La presunta sostituzione degli Iban

Al centro dell’ipotizzato sistema viene collocato Buggisano, che, secondo gli investigatori, tra il 2015 e il 2024 avrebbe avuto accesso alla firma digitale del responsabile del servizio finanziario. Questo sarebbe avvenuto, sostiene la Procura contabile, con il consenso o per la presunta omissione dei controlli spettanti agli altri soggetti coinvolti. L’ex responsabile avrebbe così potuto intervenire sui mandati presenti nel sistema contabile prima della loro trasmissione telematica alla banca incaricata del servizio di tesoreria. L’operazione contestata consisteva nella presunta sostituzione dell’Iban del legittimo beneficiario con quello dello stesso ex funzionario o di soggetti terzi ritenuti a lui riconducibili. Attraverso questo meccanismo sarebbe stato generato un ammanco di 845.235,75 euro.

Le presunte omissioni di sindaci e revisori

Secondo la prospettazione degli inquirenti contabili, l’architettura fraudolenta sarebbe stata resa possibile anche dalla mancata vigilanza sulla gestione finanziaria. In questo quadro vengono collocate le posizioni dei due sindaci pro tempore, che nei rispettivi periodi ricoprivano anche l’incarico di responsabile del servizio finanziario, e dei tre revisori dei conti succedutisi nell’arco temporale esaminato. A questi ultimi non viene attribuita la materiale percezione del denaro. La contestazione riguarda invece il presunto mancato esercizio dei controlli che, secondo la Procura, avrebbero potuto impedire o almeno interrompere le uscite ritenute irregolari. Le singole condotte e il rapporto causale tra le presunte omissioni e il danno dovranno però essere valutati nel contraddittorio con le difese.

Il danno da disservizio

Al presunto ammanco diretto di 845.235,75 euro, la Procura regionale aggiunge un danno da disservizio di 253.570,73 euro, calcolato nella misura del 30 per cento del danno principale. Quest’ultima voce sarebbe collegata alla grave compromissione del buon andamento dell’attività amministrativa e alle conseguenze che il presunto sistema avrebbe prodotto sull’organizzazione dell’ente.
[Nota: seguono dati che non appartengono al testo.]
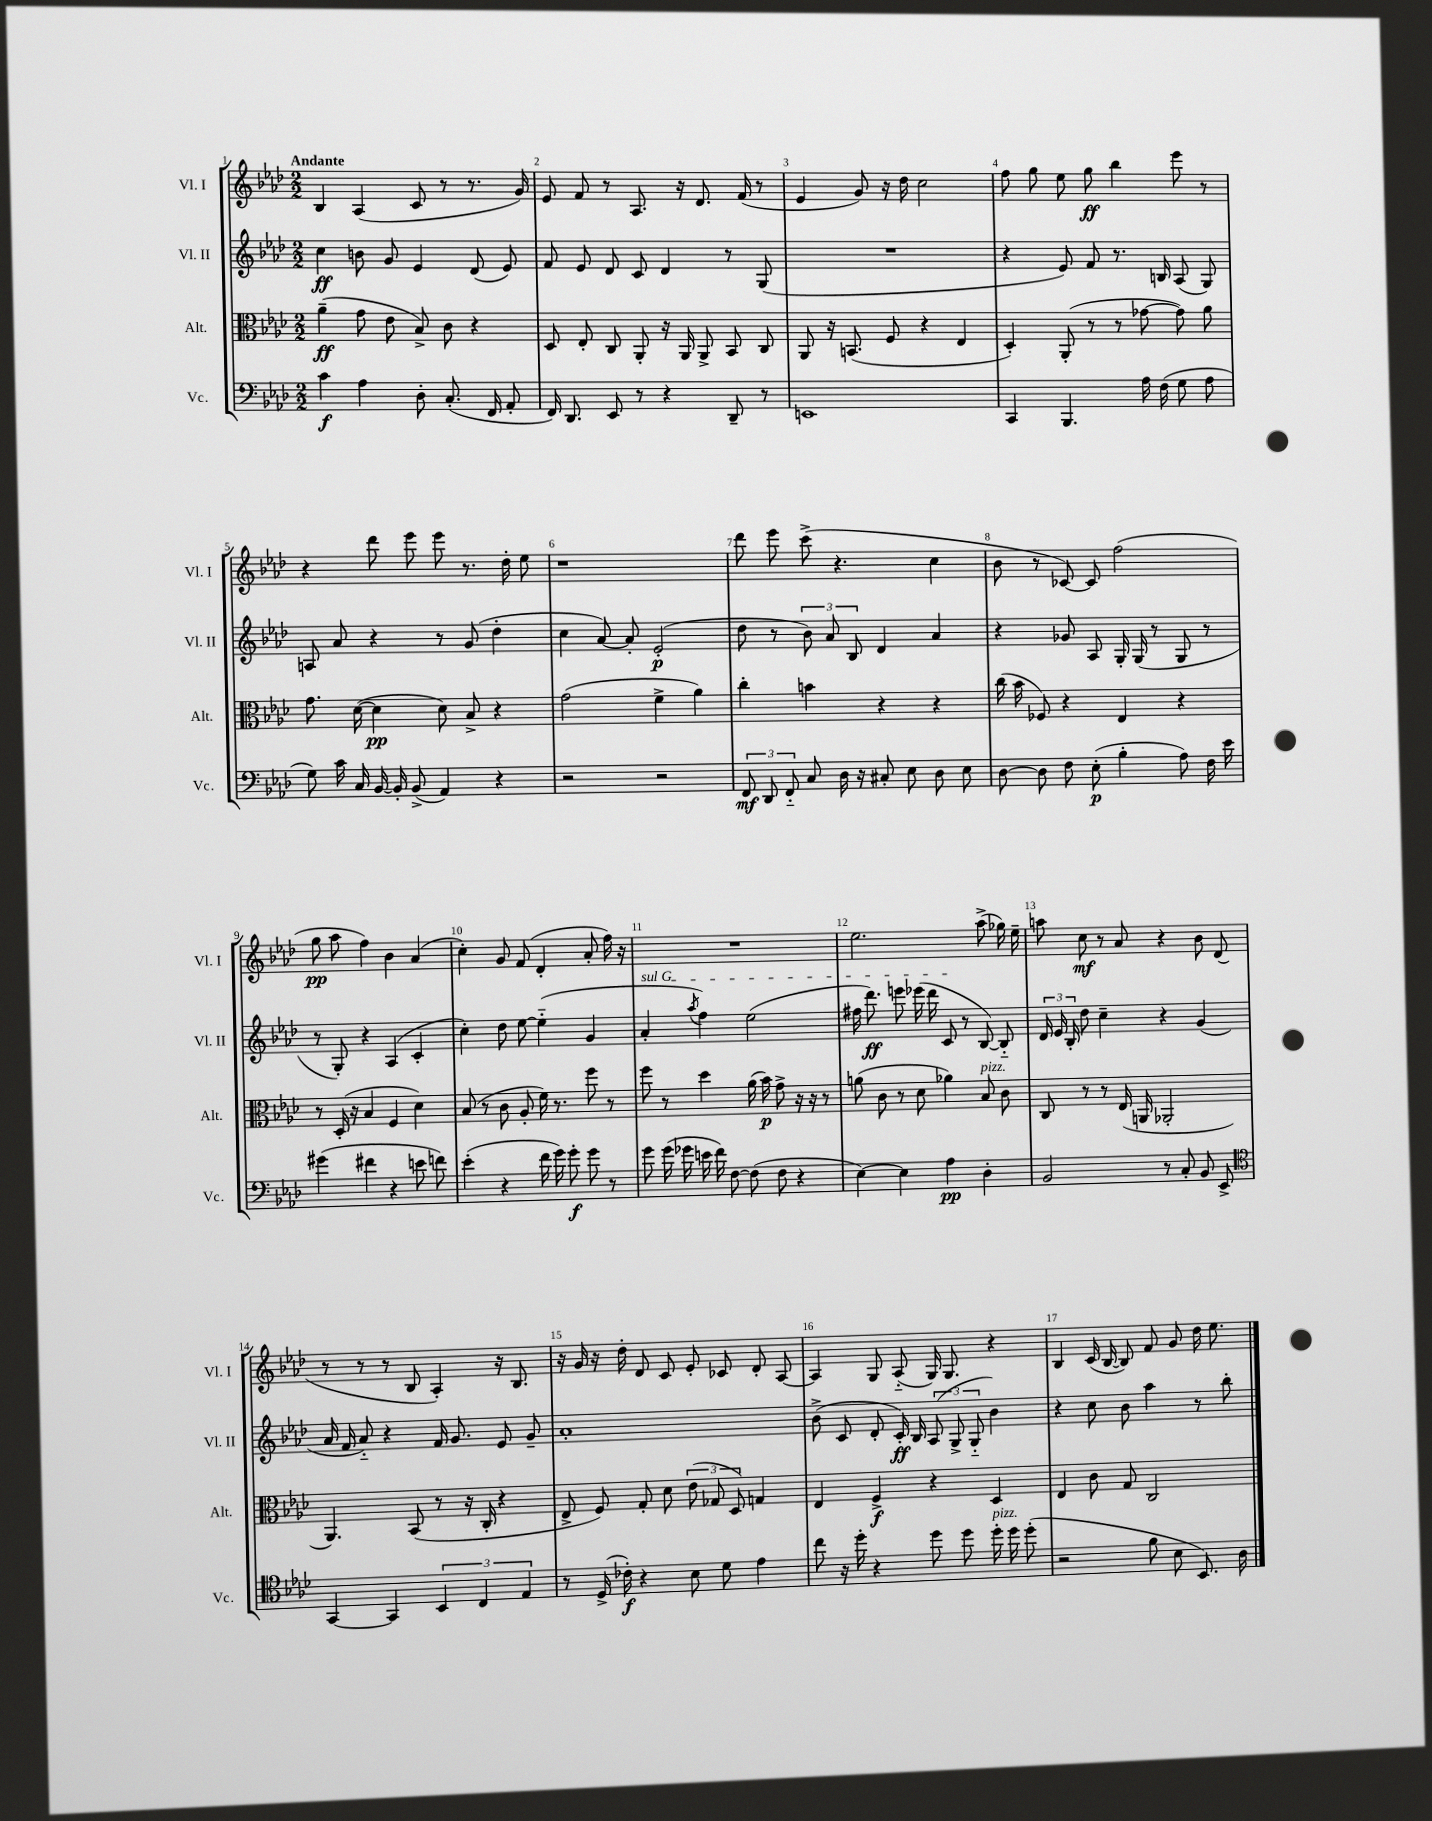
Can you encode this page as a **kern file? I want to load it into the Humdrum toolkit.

**kern	**kern	**kern	**kern
*staff4	*staff3	*staff2	*staff1
*clefF4	*clefC3	*clefG2	*clefG2
*k[b-e-a-d-]	*k[b-e-a-d-]	*k[b-e-a-d-]	*k[b-e-a-d-]
*M2/2	*M2/2	*M2/2	*M2/2
4c	(4a-~	4cc	4B-
4A-	8g	8b	(4A-
.	8e-	8g	.
8D-'	8B-^)	4e-	8c
(8.C'	8c	.	8r
.	4r	(8d-	8.r
16FF	.	.	.
8AA-'	.	8e-)	.
.	.	.	16g)
=	=	=	=
16FF)	8D-	8f	8e-
8.DD-	.	.	.
.	8E-'	8e-	8f
8EE-	8C	8d-	8r
8r	8AA-'	8c	8.A-
4r	16r	4d-	.
.	16AA-	.	16r
.	8AA-^	.	8.d-
8DD-~	8BB-	8r	.
.	.	.	(16f
8r	8C	(8G	8r
=	=	=	=
1EE	8AA-	1r	4e-
.	16r	.	.
.	(8.BB	.	.
.	.	.	8g)
.	8F	.	16r
.	.	.	16dd-
.	4r	.	2cc
.	4E-	.	.
=	=	=	=
4CC	4D-')	4r	8ff
.	.	.	8gg
4.BBB-	(8AA-'	8e-)	8ee-
.	8r	8f	8gg
.	8r	8.r	4bb-
16A-	[8g-	.	.
(16F	.	16B	.
8G	8g-])	(8A-	8eee-
8A-	8a-	8G)	8r
=	=	=	=
8G)	8.g	8A	4r
16c	.	8a-	.
16C	([16d-	.	.
[16BB-	4d-]	4r	8ddd-
16BB-']	.	.	.
(8BB-^	.	.	8eee-
4AA-)	8d-)	8r	8eee-
.	8B-^	(8g	8.r
4r	4r	4dd-'	.
.	.	.	16dd-'
.	.	.	8ee-
=	=	=	=
2r	(2g	4cc	1r
.	.	[8a-)	.
.	.	8a-']	.
2r	4f^	(2e-'	.
.	4a-)	.	.
=	=	=	=
12FF	4cc'	8dd-	8ddd-
12DD-	.	.	.
.	.	8r	8eee-
12FF'~	.	.	.
8C	4b	12b-)	(8ccc^
.	.	12a-	.
16D-	.	.	4.r
.	.	12B-	.
16r	.	.	.
8C#'	4r	4d-	.
8E-	.	.	.
8D-	4r	4a-	4cc
8E-	.	.	.
=	=	=	=
[8D-	(16cc	4r	8b-
.	16b-	.	.
8D-]	8F-)	.	8r
8F	4r	8g-	[8c-)
(8E-'	.	8A-	8c-]
4B-'	4E-	16G'	(2ff
.	.	(16G	.
.	.	8r	.
8A-)	4r	8G	.
16F	.	8r	.
16e-	.	.	.
=	=	=	=
(4g#	8r	8r	8gg
.	(16D-'	8G')	8aa-
.	16r	.	.
4f#	4B-	4r	4ff)
4r	4F	(4A-	4b-
8e	4d-)	4c'	(4a-
8f)	.	.	.
=	=	=	=
(4e-'	(8B-	4cc')	4cc')
.	8r	.	.
4r	8c	8dd-	8g
.	8A-'	[8ee-	(8f
16f	16f)	(4ee-'~]	4d-'
16g)	8.r	.	.
8g'	.	.	.
8g	8ff	4g	8a-'
8r	8r	.	16ff)
.	.	.	16r
=	=	=	=
8g	8ff	4a-'	1r
(16g	8r	.	.
16g-	.	.	.
.	.	8qaa-	.
16e	4dd-	4ff)	.
16f)	.	.	.
[8F	.	.	.
(8F]	(16a-	(2ee-	.
.	16b-)	.	.
8F	8g^	.	.
4r	16r	.	.
.	16r	.	.
.	8r	.	.
=	=	=	=
[4E-)	(8a	16ff#	2.ee-
.	.	8.ddd-)	.
.	8c	.	.
4E-]	8r	8eee	.
.	8d-	(16eee-	.
.	.	16ddd-	.
4A-	4a-)	8c	.
.	.	8r	.
4D-'	8B-	[8B-)	(8aa-^
.	8c	8B-'~]	16gg-)
.	.	.	16ee-~
=	=	=	=
2BB-	8C	24d-	8aa
.	.	24e-	.
.	.	24B-'	.
.	8r	8dd-	8cc
.	8r	4cc~	8r
.	(16E-	.	8a-
.	16AA	.	.
8r	2AA-'	4r	4r
8C'	.	.	.
8BB-	.	(4g	8b-
8EE-^	.	.	(8d-
=	=	=	=
*clefC4	*	*	*
[4GG	4.AA-)	16a-	8r
.	.	16f	.
.	.	8a-'~)	8r
4GG]	.	4r	8r
.	(8BB-	.	8B-
6BB-	8r	16f	4A-')
.	.	8.g	.
.	16r	.	.
6C	.	.	.
.	16C'	.	.
.	4r	8e-	16r
.	.	.	8.B-
6E-	.	.	.
.	.	8g~	.
=	=	=	=
8r	8E-^	1a-'	16r
.	.	.	16g
(16D-^	8F)	.	16r
16c-')	.	.	16dd-'
4r	8G'	.	8d-
.	8d-	.	8c
8B-	(12e-	.	8e-'
.	12G-	.	.
8d-	.	.	8c-
.	12D-)	.	.
4e-	4G	.	8d-'
.	.	.	[8A-
=	=	=	=
8cc	4E-	(8b-^	4A-]
16r	.	8c	.
16dd-'	.	.	.
4r	4F^	8d-'	8G
.	.	16c')	(8A-'~
.	.	16B-	.
8dd-	4r	(12A-	16G)
.	.	.	8.G
.	.	12G^	.
8dd-	.	.	.
.	.	12G'~	.
16dd-'	4D-	4b-)	4r
16dd-	.	.	.
(8dd-'	.	.	.
=	=	=	=
2r	4E-	4r	4B-
.	8c	8cc	(16c
.	.	.	[16B-
.	8G	8b-	8B-])
8f	2C	4aa-	8f
8B-	.	.	8g
8.BB-)	.	8r	16dd-
.	.	.	8.ee-
.	.	8bb-'	.
16A-	.	.	.
==	==	==	==
*-	*-	*-	*-
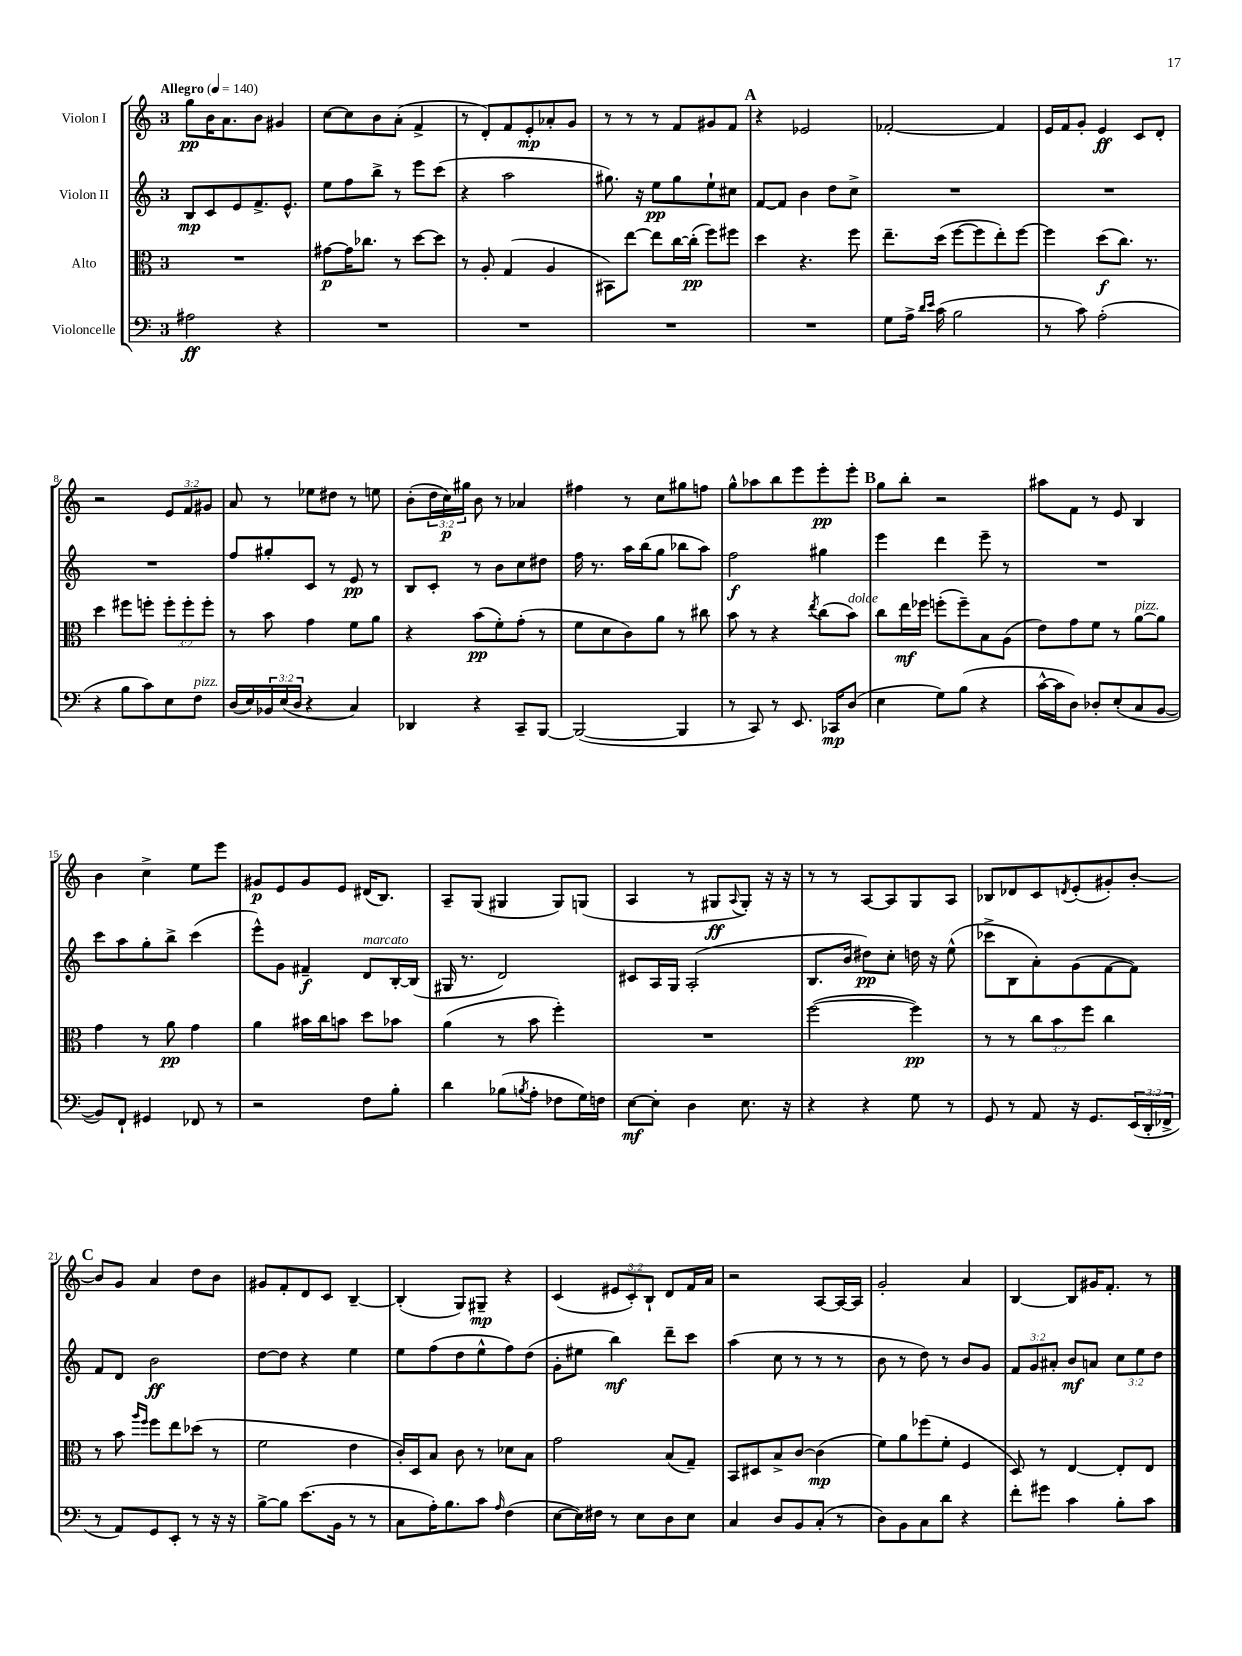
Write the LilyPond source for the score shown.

<<
\new StaffGroup <<
\new Staff = "s0" \with { instrumentName = "Violon I" } {
    \clef treble \key c \major \once \override Staff.TimeSignature.style = #'single-digit \time 3/4 \override Staff.TupletNumber.text = #tuplet-number::calc-fraction-text \tempo "Allegro" 4 = 140
    g''8\pp b'16 a'8. b'8 gis'4 |
    c''8~ c''8 b'8 a'8-.( f'4-> |
    r8 d'8-.) f'8 e'8-.\mp aes'8-. g'8 |
    r8 r8 r8 f'8 gis'8 f'8 |
    \mark \markup { \bold "A" } r4 ees'2 |
    fes'2~-. fes'4 |
    e'16 f'16 g'8-. e'4\ff c'8 d'8-. |
    r2 \tuplet 3/2 { e'8 f'8 gis'8 } |
    a'8 r8 ees''8 dis''8 r8 e''8 |
    b'8-.( \tuplet 3/2 { d''16 c''16\p) gis''16 } b'8 r8 aes'4 |
    fis''4 r8 c''8 gis''8 f''8 |
    g''8-^ aes''8 b''8 e'''8 e'''8-.\pp e'''8-. |
    \mark \markup { \bold "B" } g''8 b''8-. r2 |
    ais''8 f'8 r8 e'8 b4 |
    b'4 c''4-> e''8 e'''8 |
    gis'8\p e'8 gis'8 e'8 dis'16( b8.) |
    a8-- g8( gis4 gis8) g8( |
    a4 r8 gis8\ff \appoggiatura { a8 } gis8-.) r16 r16 |
    r8 r8 a8~ a8 g8 a8 |
    bes8 des'8 c'8 \acciaccatura { d'8 } e'8-.( gis'8-.) b'8~-. |
    \mark \markup { \bold "C" } b'8 g'8 a'4 d''8 b'8 |
    gis'8 f'8-. d'8 c'8 b4~-- |
    b4-.( g8) gis8--\mp r4 |
    c'4( \tuplet 3/2 { eis'8 c'8-.) b8-! } d'8 f'16 a'16 |
    r2 a8~ a16~ a16 |
    g'2-. a'4 |
    b4~ b8 gis'16 f'8.-. r8 \bar "|." |
}
\new Staff = "s1" \with { instrumentName = "Violon II" } {
    \clef treble \key c \major \once \override Staff.TimeSignature.style = #'single-digit \time 3/4 \override Staff.TupletNumber.text = #tuplet-number::calc-fraction-text
    b8\mp c'8 e'8 f'8.-> e'8.-^ |
    e''8 f''8 b''8-> r8 e'''8 c'''8( |
    r4 a''2 |
    gis''8.) r16 e''8\pp gis''8 e''8-! cis''8 |
    \mark \markup { \bold "A" } f'8~ f'8 b'4 d''8 c''8-> |
    R2. |
    R2. |
    R2. |
    f''8 gis''8-. c'8 r8 e'8\pp r8 |
    b8 c'8-. r8 b'8 c''8 dis''8 |
    f''16 r8. a''16 b''16( g''8 bes''8 a''8) |
    f''2\f gis''4 |
    \mark \markup { \bold "B" } e'''4 d'''4 e'''8-- r8 |
    R2. |
    c'''8 a''8 g''8-. b''8-> c'''4( |
    e'''8-^) g'8 fis'4--\f d'8^\markup { \italic "marcato" } b16~-. b16( |
    gis16 r8. d'2) |
    cis'8 a16 g16 a2-.( |
    b8. b'16 dis''8\pp) c''8-. d''16 r16 e''8-^( |
    ces'''8-> b8 a'8-.) g'8( f'8~ f'8) |
    \mark \markup { \bold "C" } f'8 d'8 b'2\ff |
    d''8~ d''8 r4 e''4 |
    e''8 f''8( d''8 e''8-^ f''8) d''8( |
    g'8-. eis''8 b''4\mf) d'''8-- c'''8 |
    a''4( c''8 r8 r8 r8 |
    b'8 r8 d''8) r8 b'8 g'8 |
    \tuplet 3/2 { f'8 g'8 ais'8-. } b'8\mf a'8 \tuplet 3/2 { c''8 e''8 d''8 } \bar "|." |
}
\new Staff = "s2" \with { instrumentName = "Alto" } {
    \clef alto \key c \major \once \override Staff.TimeSignature.style = #'single-digit \time 3/4 \override Staff.TupletNumber.text = #tuplet-number::calc-fraction-text
    R2. |
    gis'8~\p gis'16 ces''8. r8 d''8~ d''8 |
    r8 a8-. g4( a4 |
    bis,8) e''8~ e''8 c''16~ c''16-.\pp( f''8) fis''8 |
    \mark \markup { \bold "A" } d''4 r4. f''8 |
    e''8.-- d''16( f''8~ f''8 e''8-.) f''8~ |
    f''4 d''8\f( c''8.) r8. |
    d''4 fis''8 f''8-. \tuplet 3/2 { f''8-. f''8-. f''8-. } |
    r8 b'8 g'4 f'8 a'8 |
    r4 b'8\pp( f'8-.) g'8-.( r8 |
    f'8 d'8 c'8) a'8 r8 cis''8 |
    b'8 r8 r4 \acciaccatura { e''8 } c''8( b'8^\markup { \italic "dolce" }) |
    \mark \markup { \bold "B" } c''8 e''16\mf fes''16 f''8-.( f''8--) b8 a8( |
    e'8) g'8 f'8 r8 a'8~^\markup { \italic "pizz." } a'8 |
    g'4 r8 a'8\pp g'4 |
    a'4 bis'16 c''16 b'8 d''8 bes'8 |
    a'4( r8 b'8 f''4-.) |
    R2. |
    f''2~( f''4\pp) |
    r8 r8 \tuplet 3/2 { c''8 b'8 f''8 } c''4 |
    \mark \markup { \bold "C" } r8 b'8 \grace { a''16 f''16 } f''8 e''8 des''8( r8 |
    f'2 e'4 |
    c'16-.) d16 b8 c'8 r8 des'8 b8 |
    g'2 b8( g8--) |
    b,8 dis8 b8-> c'8~ c'4\mp( |
    f'8) a'8 fes''8( f'8-. f4 |
    d8) r8 e4~ e8-. e8 \bar "|." |
}
\new Staff = "s3" \with { instrumentName = "Violoncelle" } {
    \clef bass \key c \major \once \override Staff.TimeSignature.style = #'single-digit \time 3/4 \override Staff.TupletNumber.text = #tuplet-number::calc-fraction-text
    ais2\ff r4 |
    R2. |
    R2. |
    R2. |
    \mark \markup { \bold "A" } R2. |
    g8 a16-> \grace { d'16 e'16 } c'16( b2 |
    r8 c'8) a2-.( |
    r4 b8 c'8) e8 f8^\markup { \italic "pizz." } |
    d16( e16) \tuplet 3/2 { bes,16 e16( d16 } r4 c4) |
    des,4 r4 c,8-- b,,8~ |
    b,,2~( b,,4 |
    r8 c,8) r8 e,8. ces,16\mp d8( |
    \mark \markup { \bold "B" } e4 g8) b8( r4 |
    c'16~-^ c'16 d8) des8-. e8-.( c8 b,8~ |
    b,8) f,8-! gis,4 fes,8 r8 |
    r2 f8 b8-. |
    d'4 bes8( \acciaccatura { b8 } a8-. fes8 g16) f16 |
    e8~\mf e8-. d4 e8. r16 |
    r4 r4 g8 r8 |
    g,8 r8 a,8 r16 g,8. \tuplet 3/2 { e,16( d,16-. fes,16-> } |
    \mark \markup { \bold "C" } r8 a,8) g,8 e,8-. r8 r16 r16 |
    b8~-> b8 e'8.( b,16 r8 r8 |
    c8 a16-.) b8. c'8 \grace { a16 } f4( |
    e8~ e16) fis16 r8 e8 d8 e8 |
    c4 d8 b,8 c8-.( r8 |
    d8) b,8 c8 d'8 r4 |
    f'8-. gis'8 c'4 b8-. c'8 \bar "|." |
}
>>
>>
Il totale contestato raggiunge così 1.098.806,48 euro, arrotondato a 1,1 milioni nel comunicato ufficiale della Corte dei conti.

Le indagini della Guardia di finanza

L’inchiesta contabile nasce da una segnalazione di danno erariale predisposta dal Comando provinciale della Guardia di finanza di Vibo Valentia. Gli elementi erano emersi durante le precedenti indagini svolte insieme ai carabinieri sotto il coordinamento della Procura della Repubblica di Vibo, che ha successivamente autorizzato la trasmissione degli atti alla magistratura contabile. Gli ulteriori accertamenti sono stati affidati al Nucleo di Polizia economico-finanziaria di Vibo Valentia e coordinati dal pubblico ministero contabile Costantino Nassis.

La stessa vicenda è al centro dell’indagine penale per la quale la Procura di Vibo Valentia ha notificato un avviso di conclusione delle indagini a 28 persone fisiche, oltre a otto enti. In quella sede sono ipotizzati, a vario titolo, i reati di peculato, autoriciclaggio e riciclaggio. Il procedimento davanti alla Corte dei conti è autonomo rispetto a quello penale e riguarda l’eventuale responsabilità per il danno arrecato alle finanze pubbliche.

Ora la parola passa alle difese

L’invito a dedurre non rappresenta una condanna e non coincide con una sentenza di responsabilità amministrativa. I sei destinatari potranno esaminare le contestazioni, depositare le proprie deduzioni, produrre documenti e chiedere di essere ascoltati. Soltanto dopo questa fase la Procura regionale deciderà se archiviare le singole posizioni oppure promuovere il giudizio davanti alla Sezione giurisdizionale della Corte dei conti. Le responsabilità restano quindi da accertare nel pieno contraddittorio e separatamente rispetto agli esiti della parallela inchiesta penale.